As I drove home with the woman, we each had different things on our mind. She was going through a difficult patch in her life at the time and obviously saw me as a person with a sympathetic ear in whom she could confide. More than anything else, she needed a degree of sensitivity, understanding and sympathy from the man in the car beside her as she expressed the things that were undoubtedly worrying her. While she wanted to get off with me, my mind was set on certain clothing items of hers I wanted to get off her.

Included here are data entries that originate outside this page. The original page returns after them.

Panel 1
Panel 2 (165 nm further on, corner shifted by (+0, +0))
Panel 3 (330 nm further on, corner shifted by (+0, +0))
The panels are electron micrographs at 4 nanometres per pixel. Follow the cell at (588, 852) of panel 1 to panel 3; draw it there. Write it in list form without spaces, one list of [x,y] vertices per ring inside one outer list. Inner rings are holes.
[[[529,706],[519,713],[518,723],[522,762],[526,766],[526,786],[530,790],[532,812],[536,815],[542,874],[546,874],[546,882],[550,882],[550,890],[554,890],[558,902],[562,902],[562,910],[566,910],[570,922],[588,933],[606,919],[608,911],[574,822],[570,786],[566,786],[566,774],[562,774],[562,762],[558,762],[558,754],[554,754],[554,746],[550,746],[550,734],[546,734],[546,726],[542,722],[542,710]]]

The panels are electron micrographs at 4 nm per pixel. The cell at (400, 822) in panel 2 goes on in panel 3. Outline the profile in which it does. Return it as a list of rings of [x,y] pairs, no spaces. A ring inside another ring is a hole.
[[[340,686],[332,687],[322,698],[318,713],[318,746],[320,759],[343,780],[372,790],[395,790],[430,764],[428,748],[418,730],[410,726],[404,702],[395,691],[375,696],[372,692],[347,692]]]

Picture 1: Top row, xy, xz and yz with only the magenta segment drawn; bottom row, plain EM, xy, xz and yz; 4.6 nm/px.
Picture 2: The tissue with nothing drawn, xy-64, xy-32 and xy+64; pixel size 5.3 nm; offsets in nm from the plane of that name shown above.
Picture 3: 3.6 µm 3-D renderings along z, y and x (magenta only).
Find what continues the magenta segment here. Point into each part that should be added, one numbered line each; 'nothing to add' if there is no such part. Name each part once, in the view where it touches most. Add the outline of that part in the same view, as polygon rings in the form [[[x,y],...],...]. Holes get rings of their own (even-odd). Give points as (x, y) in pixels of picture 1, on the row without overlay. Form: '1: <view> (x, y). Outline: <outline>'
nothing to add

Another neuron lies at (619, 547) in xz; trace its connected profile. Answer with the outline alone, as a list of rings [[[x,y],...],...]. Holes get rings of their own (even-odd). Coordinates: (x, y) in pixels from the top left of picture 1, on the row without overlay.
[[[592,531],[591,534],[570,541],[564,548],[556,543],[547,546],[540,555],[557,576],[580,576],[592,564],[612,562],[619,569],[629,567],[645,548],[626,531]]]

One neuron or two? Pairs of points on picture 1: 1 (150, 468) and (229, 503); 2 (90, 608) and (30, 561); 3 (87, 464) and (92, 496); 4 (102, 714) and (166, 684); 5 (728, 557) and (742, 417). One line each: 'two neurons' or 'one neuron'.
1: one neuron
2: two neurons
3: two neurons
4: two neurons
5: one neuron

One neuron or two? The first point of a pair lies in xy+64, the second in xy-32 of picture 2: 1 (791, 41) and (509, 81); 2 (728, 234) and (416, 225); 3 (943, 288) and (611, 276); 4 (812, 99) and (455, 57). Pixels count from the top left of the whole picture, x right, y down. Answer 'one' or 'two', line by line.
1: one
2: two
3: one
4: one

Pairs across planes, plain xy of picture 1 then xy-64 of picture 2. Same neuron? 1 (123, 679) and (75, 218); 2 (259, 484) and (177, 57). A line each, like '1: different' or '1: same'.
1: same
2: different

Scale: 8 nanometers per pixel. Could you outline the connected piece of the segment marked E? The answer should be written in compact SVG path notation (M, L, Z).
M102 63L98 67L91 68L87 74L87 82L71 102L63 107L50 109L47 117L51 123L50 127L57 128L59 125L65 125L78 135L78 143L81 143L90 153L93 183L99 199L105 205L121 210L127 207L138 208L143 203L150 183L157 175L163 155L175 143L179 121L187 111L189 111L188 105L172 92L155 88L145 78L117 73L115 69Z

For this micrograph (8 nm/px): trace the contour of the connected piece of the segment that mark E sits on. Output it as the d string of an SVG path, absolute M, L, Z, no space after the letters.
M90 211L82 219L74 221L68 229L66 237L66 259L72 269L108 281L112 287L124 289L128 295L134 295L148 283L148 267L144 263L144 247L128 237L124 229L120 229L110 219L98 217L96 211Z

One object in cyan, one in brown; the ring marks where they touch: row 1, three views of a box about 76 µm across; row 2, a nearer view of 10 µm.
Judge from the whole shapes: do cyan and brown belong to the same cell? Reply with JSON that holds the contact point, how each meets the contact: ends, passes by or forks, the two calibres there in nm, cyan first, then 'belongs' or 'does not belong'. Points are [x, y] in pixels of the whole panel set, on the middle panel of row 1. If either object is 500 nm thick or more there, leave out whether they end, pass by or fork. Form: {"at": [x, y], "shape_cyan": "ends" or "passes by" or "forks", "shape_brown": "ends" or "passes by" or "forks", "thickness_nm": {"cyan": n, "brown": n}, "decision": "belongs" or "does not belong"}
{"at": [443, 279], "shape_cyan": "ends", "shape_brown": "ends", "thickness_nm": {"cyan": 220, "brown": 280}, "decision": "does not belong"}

While we were both willing and ‘up for it’ that night, after I'd safely dropped her back home in the early morning hours, I couldn’t help thinking that ‘I’d let both of us down’ by my overall response the situation I was a part of; she in her expectations of me being ‘a good listener’ and ‘sympathetic respondent’, and me in the usual high standards I automatically displayed when dealing with a damsel in distress.
I found it hard to forgive myself for my lack of sensitivity and poorer than normal response, and I went to work the following morning ashamed of my overall behaviour. I had been too preoccupied with what I had wanted and had failed to respond to what she had primarily wanted as well as my company.
From that day on, I can honestly say that my behaviour to any woman I since encountered was more considerate, respectful and truthful in every regard. While there have been times in the past when I moved from one woman to another with the fleetness of foot of a ballroom dancer, I have never two-timed a woman in my life or pretended our relationship to have been any more than clearly stated and understood between us. If ever a heart has cheated, ‘it was never mine’.